* _SELECTED TEXT_
------------------------------------------------------------

Taking off from a newspaper report about a Dalit boy in Bihar being killed for writing a love-letter to an upper caste girl, the story follows Shantu, played by Soham Maitra, in the trepidations he feels for the daughter of the local zamindar, Mona. So while an incident in Bihar triggered in the director the urge to write the story, he fell back upon his understanding of power politics in his native village in Jharkhand, went on to shoot in parts of West Bengal and Odisha and refrains from putting a name on the locale in the movie. The social relevance of his theme readily established at it cuts across space and boundaries, all that was required was compassionate handling of the story.
This is where Misra’s carefully chosen cast which is an exciting mixture of established names and promising youngsters step in. Tannistha Chatterjee as Dhaniya, the feisty mother of the protagonist, Ridhi Sen (popular as the Kahani boy) as the worldly-wise elder brother of Shantu and Maitra himself in the garb of the dreamy-eyed teenager aspiring for education to better himself, render a unique bond of love and camaraderie on screen. The exchanges between Bajrangi and Shantu, when he teasingly unfolds before him the wonders of a love letter are endearing, though the scene where Bajrangi enlightens Shantu about the development of breast seems annoyingly stretched.
This is in contrast with the affluent but broken lives of Dhaval (the rugged, rustic look undoubtedly becomes of Sanjay Suri), the atrocious and patriarchal zamindar of the village, his educated but hapless and neglected wife Nidhi (Arpita Chatterjee) and their docile daughter Mona (Ena Chatterjee).Dhritiman Chatterjee as the licentious blind priest and Angshuman Jha as Dhaval’sa assistant also play their bits quite fine. But as the film tries to focus equally on all the primary characters, the distribution may seem a little cluttered if not fully-explored.

------------------------------------------------------------

* _WORK ORDER 1_
According to the film review, where did the director shoot the movie?
* _WORK ORDER 2_
Carry on the film review from the point where it stops.
The material placed after this point is separate from the film review.

* _DATA SECTION_
------------------------------------------------------------

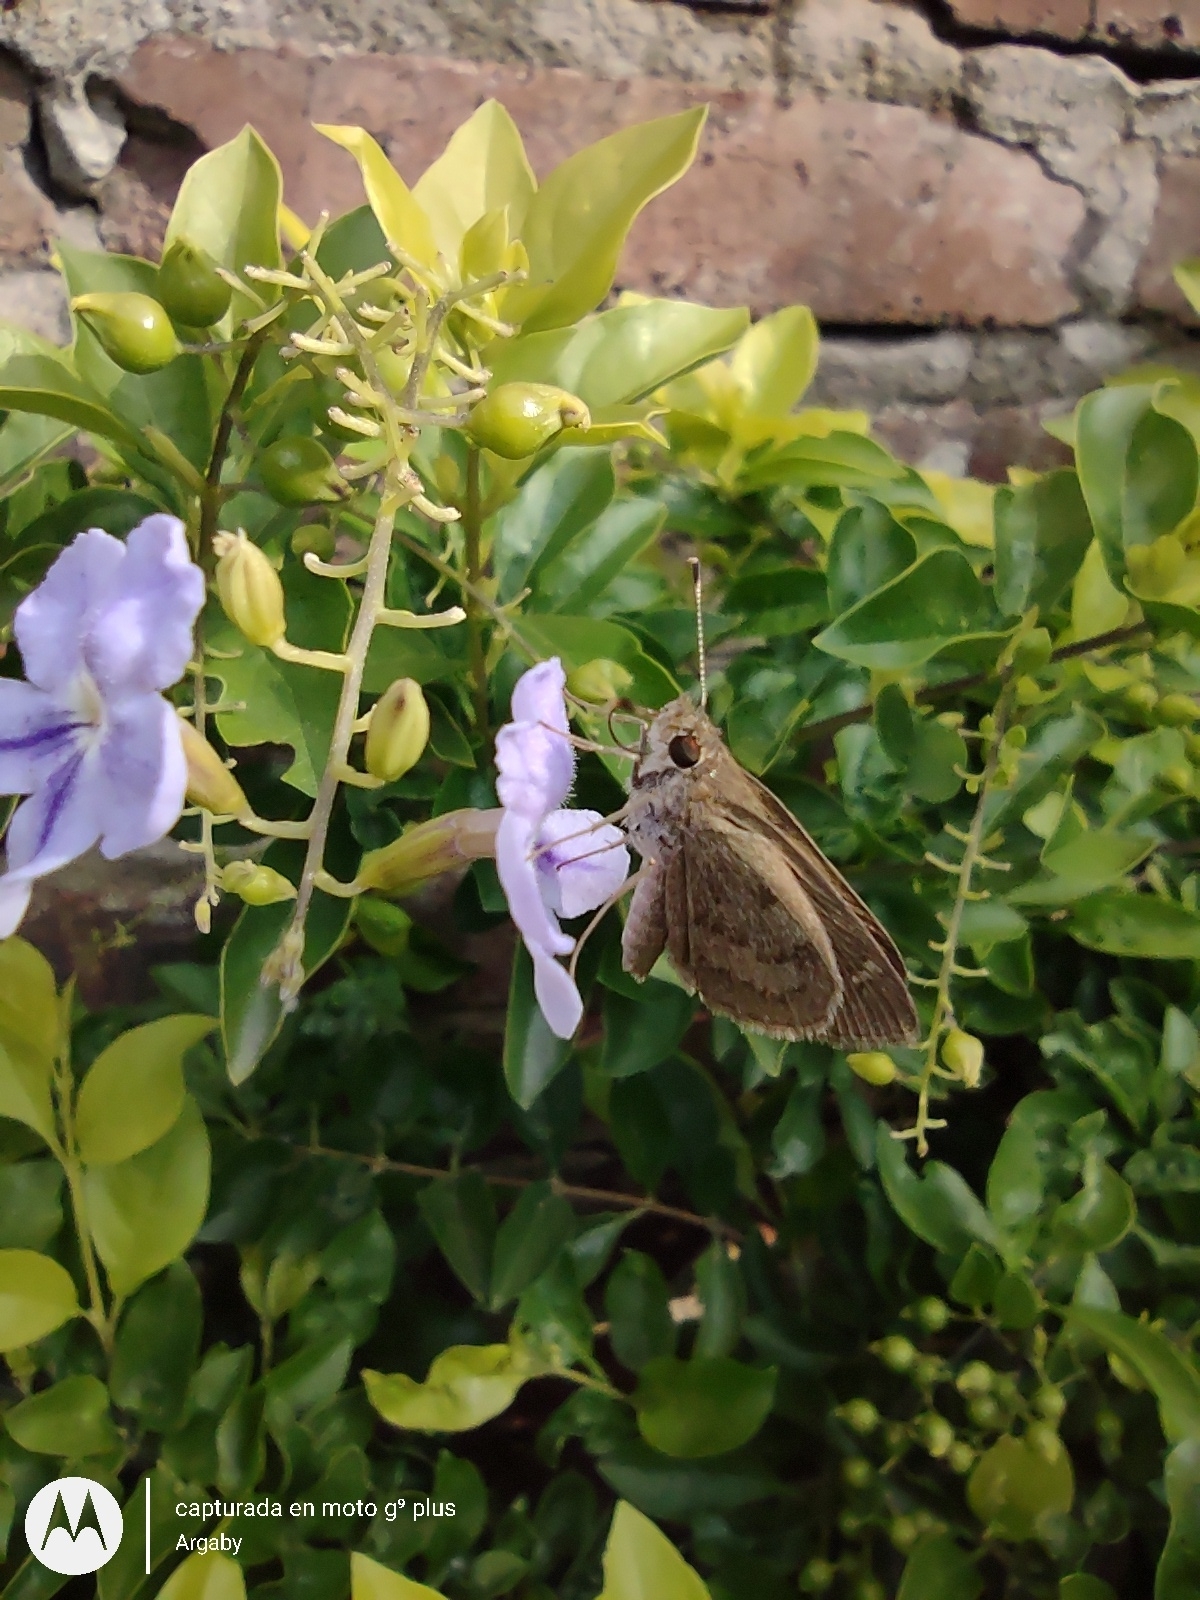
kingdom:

------------------------------------------------------------

* _WRITTEN REPLY 1_
In parts of West Bengal and Odisha.

* _WRITTEN REPLY 2_
Misra shows his flair as a writer through the rich texture of details and intricacies in character sustained throughout the span of the movie. The binaries of powerful and powerless, oppressor and oppressed are not watertight. So while Dhaniya must perform menial tasks in the cow shed if the zamindar to sustain herself and her two sons, she is a liberated woman in terms of the choice she makes. Living alone with two children without any husband or male protector, Dhaniyais engaged in an illicit affair with Dhaval and exercises enough control over him to ensure funds for his boys’ education. From the exterior she might seem as simply the oppressed but then she makes her way through the society, even among the Brahmins and exudes a certain sexuality. Dhaval on the other hand, is weak and hypocritical, himself oppressed as he exercises dominion over others. He tries his best to keep his autocratic rule intact through petty manipulation even as democracy has set in with the elected panchayat. Perhaps he was in love with Dhaniya, given his mental and physical collapse after her death, but must take the sacred thread off his body before the liaisons in the cowshed.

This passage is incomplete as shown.